City prioritizes community plan items

— Reviewing the West of Steamboat Springs Area Plan, looking at affordable housing issues and focusing on ski base area improvements topped the list of items the City Council wanted to accomplish first from the newly adopted Steamboat Springs Community Area Plan.

City Council members said they wanted to evaluate regulations that affect infill and redevelopment, develop a database of key housing indicators and re-evaluate affordable housing incentives -- all items that affect affordable housing -- within a year. City Manager Paul Hughes said those items could be handed over to the Yampa Valley Housing Authority, which could make a recommendation to the council.

The council also marked as items it wants to tackle in the first year focusing on the ski base area improvement and setting standards for development along U.S. Highway 40 that combine residential and commercial units.

By the end of the year, the city and county are scheduled to start updating the West of Steamboat Springs Area Plan, which is five years old and is the blueprint for growth west of town.

Since the plan's adoption in May, the council and Routt County Commissioners have been working to prioritize the action items from the update of the area plan, which took more than two years to complete.

More than 200 action items came from the adopted version of the area plan, and 84 of them were designated as a No. 1 priority. A No. 2 priority was given to 68 of the items, a No. 3 priority was given to only 11 of the items, and 46 of the items were marked as ongoing projects.

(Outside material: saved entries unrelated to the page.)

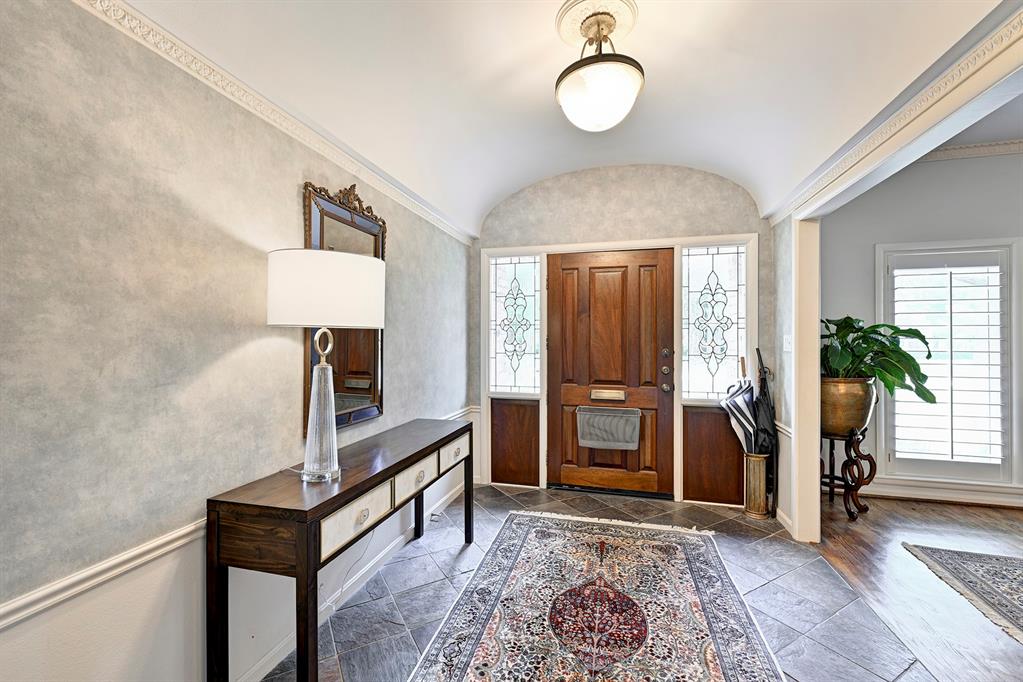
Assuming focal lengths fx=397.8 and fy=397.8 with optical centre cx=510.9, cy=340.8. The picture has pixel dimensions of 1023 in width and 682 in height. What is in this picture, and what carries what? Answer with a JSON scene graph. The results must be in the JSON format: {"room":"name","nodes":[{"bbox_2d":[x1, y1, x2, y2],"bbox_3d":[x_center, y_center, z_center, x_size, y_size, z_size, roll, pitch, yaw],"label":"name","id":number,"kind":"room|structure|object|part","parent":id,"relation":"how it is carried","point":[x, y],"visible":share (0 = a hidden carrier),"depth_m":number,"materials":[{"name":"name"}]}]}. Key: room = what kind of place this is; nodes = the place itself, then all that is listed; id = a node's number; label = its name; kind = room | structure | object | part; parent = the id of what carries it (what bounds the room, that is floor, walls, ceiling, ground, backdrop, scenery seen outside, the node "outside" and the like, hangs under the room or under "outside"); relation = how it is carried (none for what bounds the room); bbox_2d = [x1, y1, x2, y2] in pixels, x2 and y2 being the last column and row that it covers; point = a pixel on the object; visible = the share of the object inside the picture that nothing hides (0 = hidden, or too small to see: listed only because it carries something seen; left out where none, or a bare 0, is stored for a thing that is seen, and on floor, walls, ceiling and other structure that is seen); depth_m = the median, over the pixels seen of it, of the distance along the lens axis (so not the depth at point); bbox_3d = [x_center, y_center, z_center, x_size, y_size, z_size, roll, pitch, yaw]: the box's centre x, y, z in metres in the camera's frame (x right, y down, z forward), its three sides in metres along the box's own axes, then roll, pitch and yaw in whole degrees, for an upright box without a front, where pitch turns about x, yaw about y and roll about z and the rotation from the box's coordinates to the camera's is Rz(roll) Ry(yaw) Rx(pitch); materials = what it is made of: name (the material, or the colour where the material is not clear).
{"room":"entryway","nodes":[
{"label":"entryway","id":0,"kind":"room"},
{"bbox_2d":[0,0,472,681],"bbox_3d":[-1.097,0.040,1.337,0.134,2.615,5.595,0,0,15],"label":"left wall","id":1,"kind":"structure","parent":0,"point":[289,211],"depth_m":1.19,"materials":[{"name":"paint"}]},
{"bbox_2d":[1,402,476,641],"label":"chair rail","id":2,"kind":"object","parent":1,"relation":"attached to","point":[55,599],"visible":0.5,"depth_m":1.07,"materials":[{"name":"white paint"}]},
{"bbox_2d":[73,0,476,247],"bbox_3d":[-1.034,-0.931,1.396,0.045,0.075,5.018,0,0,15],"label":"crown molding","id":3,"kind":"structure","parent":1,"relation":"attached to","point":[335,160],"depth_m":1.52,"materials":[{"name":"white paint"}]},
{"bbox_2d":[302,179,386,437],"bbox_3d":[-0.842,-0.173,2.073,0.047,1.201,0.641,0,0,15],"label":"mirror","id":4,"kind":"object","parent":1,"relation":"attached to","point":[355,390],"visible":0.61,"depth_m":2.05,"materials":[{"name":"brown mirror"}]},
{"bbox_2d":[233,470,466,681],"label":"baseboard","id":5,"kind":"structure","parent":1,"relation":"attached to","point":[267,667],"depth_m":2.02,"materials":[{"name":"white paint"}]},
{"bbox_2d":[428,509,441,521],"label":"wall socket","id":6,"kind":"object","parent":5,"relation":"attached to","point":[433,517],"visible":0.82,"depth_m":2.95,"materials":[{"name":"white"}]},
{"bbox_2d":[328,522,381,608],"bbox_3d":[-0.810,1.063,2.019,0.070,0.459,0.360,0,0,15],"label":"power cord","id":7,"kind":"object","parent":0,"point":[343,583],"visible":0.64,"depth_m":2.02,"materials":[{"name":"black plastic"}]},
{"bbox_2d":[121,0,1008,233],"bbox_3d":[0.345,-1.272,1.074,3.075,0.424,5.482,0,0,15],"label":"ceiling","id":8,"kind":"structure","parent":0,"point":[539,96],"depth_m":1.81,"materials":[{"name":"white paint"}]},
{"bbox_2d":[555,0,638,50],"bbox_3d":[0.377,-1.419,1.782,0.327,0.054,0.352,0,0,15],"label":"ceiling medallion","id":9,"kind":"object","parent":8,"relation":"attached to","point":[567,38],"visible":0.73,"depth_m":1.74,"materials":[{"name":"beige paint"}]},
{"bbox_2d":[555,4,642,132],"bbox_3d":[0.375,-1.164,1.739,0.377,0.469,0.376,0,0,15],"label":"ceiling light","id":10,"kind":"object","parent":9,"relation":"hanging from","point":[575,68],"visible":1,"depth_m":1.65,"materials":[{"name":"white glass"}]},
{"bbox_2d":[276,481,931,681],"bbox_3d":[0.160,1.377,1.007,2.978,0.096,5.932,0,0,15],"label":"tile floor","id":11,"kind":"structure","parent":0,"point":[725,521],"depth_m":2.07,"materials":[{"name":"grey tile"}]},
{"bbox_2d":[206,416,474,681],"bbox_3d":[-0.641,0.933,2.044,0.406,0.791,1.591,0,0,15],"label":"console table","id":12,"kind":"object","parent":11,"relation":"on","point":[307,573],"visible":0.97,"depth_m":1.38,"materials":[{"name":"brown wood"}]},
{"bbox_2d":[265,248,384,484],"bbox_3d":[-0.730,0.099,1.587,0.422,0.878,0.416,0,0,15],"label":"table lamp","id":13,"kind":"object","parent":12,"relation":"on","point":[327,474],"visible":0.99,"depth_m":1.45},
{"bbox_3d":[-0.742,0.240,1.560,0.190,0.567,0.218,0,0,15],"label":"base","id":14,"kind":"part","parent":13,"relation":"part of","materials":[{"name":"clear glass"}]},
{"bbox_3d":[-0.708,-0.184,1.567,0.479,0.248,0.455,0,0,15],"label":"drum shade","id":15,"kind":"part","parent":13,"relation":"part of","materials":[{"name":"white fabric"}]},
{"bbox_3d":[-0.584,0.668,1.537,0.039,0.143,0.371,0,0,15],"label":"drawer","id":16,"kind":"part","parent":12,"relation":"part of","materials":[{"name":"white"}]},
{"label":"drawer pull","id":17,"kind":"part","parent":12,"relation":"part of","materials":[{"name":"metal"}]},
{"bbox_3d":[-0.470,0.674,1.983,0.039,0.134,0.344,0,0,15],"label":"drawer","id":18,"kind":"part","parent":12,"relation":"part of","materials":[{"name":"white"}]},
{"bbox_3d":[-0.342,0.669,2.363,0.035,0.124,0.343,0,0,15],"label":"drawer","id":19,"kind":"part","parent":12,"relation":"part of","materials":[{"name":"white wood"}]},
{"bbox_2d":[408,510,784,681],"bbox_3d":[0.370,1.323,1.743,1.418,0.012,2.638,0,0,15],"label":"area rug","id":20,"kind":"object","parent":11,"relation":"on","point":[515,531],"visible":1,"depth_m":1.93,"materials":[{"name":"carpet"}]},
{"bbox_2d":[742,451,771,518],"bbox_3d":[1.897,1.099,3.088,0.195,0.482,0.199,0,0,15],"label":"umbrella stand","id":21,"kind":"object","parent":11,"relation":"on","point":[759,464],"visible":0.88,"depth_m":3.02,"materials":[{"name":"gold metal"}]},
{"bbox_2d":[720,357,756,452],"bbox_3d":[1.836,0.671,3.162,0.245,1.047,0.241,0,0,-9],"label":"umbrella","id":22,"kind":"object","parent":21,"relation":"in","point":[751,424],"visible":0.68,"depth_m":3.12,"materials":[{"name":"fabric"}]},
{"bbox_2d":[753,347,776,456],"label":"umbrella","id":23,"kind":"object","parent":21,"relation":"in","point":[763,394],"visible":0.69,"depth_m":3.08,"materials":[{"name":"black fabric"}]},
{"bbox_2d":[469,161,772,510],"bbox_3d":[0.867,-0.155,3.514,2.710,2.973,0.173,0,0,15],"label":"back wall","id":24,"kind":"structure","parent":0,"point":[645,215],"depth_m":3.40,"materials":[{"name":"paint"}]},
{"bbox_2d":[489,253,541,393],"bbox_3d":[0.034,-0.147,3.660,0.480,1.268,0.024,0,0,15],"label":"left sidelight window","id":25,"kind":"structure","parent":24,"relation":"in","point":[513,362],"depth_m":3.66,"materials":[{"name":"clear glass"}]},
{"bbox_2d":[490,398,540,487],"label":"wood panel","id":26,"kind":"object","parent":24,"relation":"in","point":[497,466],"visible":0.94,"depth_m":3.63,"materials":[{"name":"brown wood"}]},
{"bbox_2d":[546,250,674,499],"bbox_3d":[0.836,0.284,3.440,1.048,2.068,0.123,0,0,15],"label":"front door","id":27,"kind":"structure","parent":24,"relation":"in","point":[563,400],"depth_m":3.45,"materials":[{"name":"brown wood"}]},
{"bbox_2d":[590,388,625,401],"bbox_3d":[0.826,0.467,3.428,0.282,0.093,0.048,0,0,15],"label":"mail slot","id":28,"kind":"object","parent":27,"relation":"in","point":[593,392],"visible":0.97,"depth_m":3.42,"materials":[{"name":"gold metal"}]},
{"bbox_2d":[577,406,640,450],"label":"mail basket","id":29,"kind":"object","parent":27,"relation":"attached to","point":[601,446],"visible":0.98,"depth_m":3.37,"materials":[{"name":"grey metal"}]},
{"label":"deadbolt","id":30,"kind":"part","parent":27,"relation":"part of","materials":[{"name":"metal"}]},
{"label":"doorknob","id":31,"kind":"part","parent":27,"relation":"part of","materials":[{"name":"metal"}]},
{"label":"deadbolt","id":32,"kind":"part","parent":27,"relation":"part of","materials":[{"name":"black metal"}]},
{"bbox_3d":[1.285,0.258,3.342,0.081,0.369,0.095,0,0,15],"label":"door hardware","id":33,"kind":"part","parent":27,"relation":"part of","materials":[{"name":"metal"}]},
{"bbox_2d":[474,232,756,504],"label":"door frame","id":34,"kind":"structure","parent":24,"relation":"attached to","point":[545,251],"depth_m":3.36,"materials":[{"name":"white paint"}]},
{"bbox_2d":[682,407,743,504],"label":"wood panel","id":35,"kind":"object","parent":24,"relation":"in","point":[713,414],"visible":0.78,"depth_m":3.26,"materials":[{"name":"brown wood"}]},
{"bbox_2d":[680,242,746,401],"bbox_3d":[1.668,-0.136,3.296,0.520,1.292,0.030,0,0,15],"label":"right sidelight window","id":36,"kind":"structure","parent":24,"relation":"in","point":[709,269],"depth_m":3.29,"materials":[{"name":"clear glass"}]},
{"bbox_2d":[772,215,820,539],"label":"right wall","id":37,"kind":"structure","parent":0,"point":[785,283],"depth_m":2.79,"materials":[{"name":"paint"}]},
{"bbox_2d":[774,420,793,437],"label":"chair rail","id":38,"kind":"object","parent":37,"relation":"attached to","point":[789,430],"visible":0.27,"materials":[{"name":"white paint"}]},
{"bbox_2d":[782,334,792,351],"bbox_3d":[1.964,0.015,2.835,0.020,0.119,0.110,0,0,15],"label":"light switch","id":39,"kind":"object","parent":37,"relation":"attached to","point":[787,346],"visible":0.98,"depth_m":2.82,"materials":[{"name":"white plastic"}]},
{"bbox_2d":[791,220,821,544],"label":"column","id":40,"kind":"structure","parent":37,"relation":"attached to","point":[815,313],"depth_m":2.66,"materials":[{"name":"white paint"}]},
{"bbox_2d":[767,3,1022,223],"bbox_3d":[1.464,-0.939,0.918,0.060,0.079,4.251,0,0,15],"label":"crown molding","id":41,"kind":"structure","parent":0,"point":[931,102],"depth_m":1.58,"materials":[{"name":"white paint"}]},
{"bbox_2d":[809,494,1022,681],"bbox_3d":[3.203,1.380,0.626,3.696,0.071,6.014,0,0,15],"label":"wood floor","id":42,"kind":"structure","parent":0,"point":[967,510],"depth_m":2.24,"materials":[{"name":"brown wood"}]},
{"bbox_2d":[820,427,874,520],"bbox_3d":[2.599,1.015,3.144,0.408,0.668,0.410,0,0,15],"label":"plant stand","id":43,"kind":"object","parent":42,"relation":"on","point":[845,486],"visible":0.76,"depth_m":3.07,"materials":[{"name":"brown wood"}]},
{"bbox_2d":[820,376,876,436],"bbox_3d":[2.584,0.502,3.126,0.407,0.440,0.401,0,0,-23],"label":"brass planter","id":44,"kind":"object","parent":43,"relation":"on","point":[831,402],"visible":0.82,"depth_m":2.98,"materials":[{"name":"gold metal"}]},
{"bbox_2d":[819,316,935,402],"bbox_3d":[2.667,0.129,3.071,0.868,0.706,0.845,0,0,15],"label":"potted plant","id":45,"kind":"object","parent":44,"relation":"in","point":[829,321],"visible":0.65,"depth_m":2.94,"materials":[{"name":"green plant"}]},
{"bbox_2d":[901,542,1022,643],"bbox_3d":[3.229,1.335,1.318,2.177,0.011,2.259,0,0,15],"label":"area rug","id":46,"kind":"object","parent":42,"relation":"on","point":[1019,573],"visible":0.99,"depth_m":2.24,"materials":[{"name":"grey carpet"}]},
{"bbox_2d":[818,149,1022,507],"bbox_3d":[4.384,-0.158,3.170,4.321,3.009,0.146,0,0,15],"label":"far room wall","id":47,"kind":"structure","parent":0,"point":[925,166],"depth_m":3.37,"materials":[{"name":"paint"}]},
{"bbox_2d":[844,474,1022,507],"bbox_3d":[4.408,1.273,3.108,4.068,0.132,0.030,0,0,15],"label":"baseboard","id":48,"kind":"structure","parent":47,"relation":"attached to","point":[937,494],"depth_m":3.34,"materials":[{"name":"white paint"}]},
{"bbox_2d":[876,238,1021,487],"bbox_3d":[3.671,0.167,3.360,1.001,2.008,0.145,0,0,15],"label":"window","id":49,"kind":"structure","parent":47,"relation":"in","point":[1011,331],"depth_m":3.32,"materials":[{"name":"white glass"}]},
{"bbox_2d":[886,257,1007,466],"bbox_3d":[3.679,0.173,3.355,0.867,1.737,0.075,0,0,15],"label":"plantation shutter","id":50,"kind":"object","parent":49,"relation":"attached to","point":[895,271],"visible":0.93,"depth_m":3.34,"materials":[{"name":"white wood"}]},
{"bbox_2d":[916,138,1022,162],"bbox_3d":[4.175,-1.558,3.054,3.834,0.098,0.108,0,0,15],"label":"crown molding","id":51,"kind":"structure","parent":47,"relation":"attached to","point":[963,148],"depth_m":3.26,"materials":[{"name":"white paint"}]},
{"bbox_2d":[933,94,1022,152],"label":"far room ceiling","id":52,"kind":"structure","parent":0,"point":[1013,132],"depth_m":3.02,"materials":[{"name":"white paint"}]}
]}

City Planning Director Steve Stamey said many of the 26 items the council had further narrowed down as urgent or more important action items could be covered during the three-year process to revise the Community Development Code.

The city's capital improvement plan has budgeted $150,000 for updating the code in the next three years. That process could incorporate items such as assessing design standards and establishing xeriscape incentives or requirements that also are among the action items.

Stamey said the planning department could take on the more meaty environmental issues of preparing an inventory and developing wetlands-protection standards, increasing the minimum setbacks for water bodies, preparing an open-space master plan and creating open space protection incentives.

Councilman Ken Brenner said he thought it was important to address the environmental issues that were not deeply delved into by the community plan update process.

"Doing the adopting of the plan, we shied away from it. It is something we can't put off any longer," Brenner said.

Stamey said the environment will be something the code update easily can address and was an issue the community found important.

Another top priority was developing the community-wide sidewalk and trails plan. The city has mapped and made an inventory of all the city's sidewalks and trails. The next step is deciding what sidewalks and trails should be built first and where they will go, the environmental effects they will have and who owns the land on which they will be built.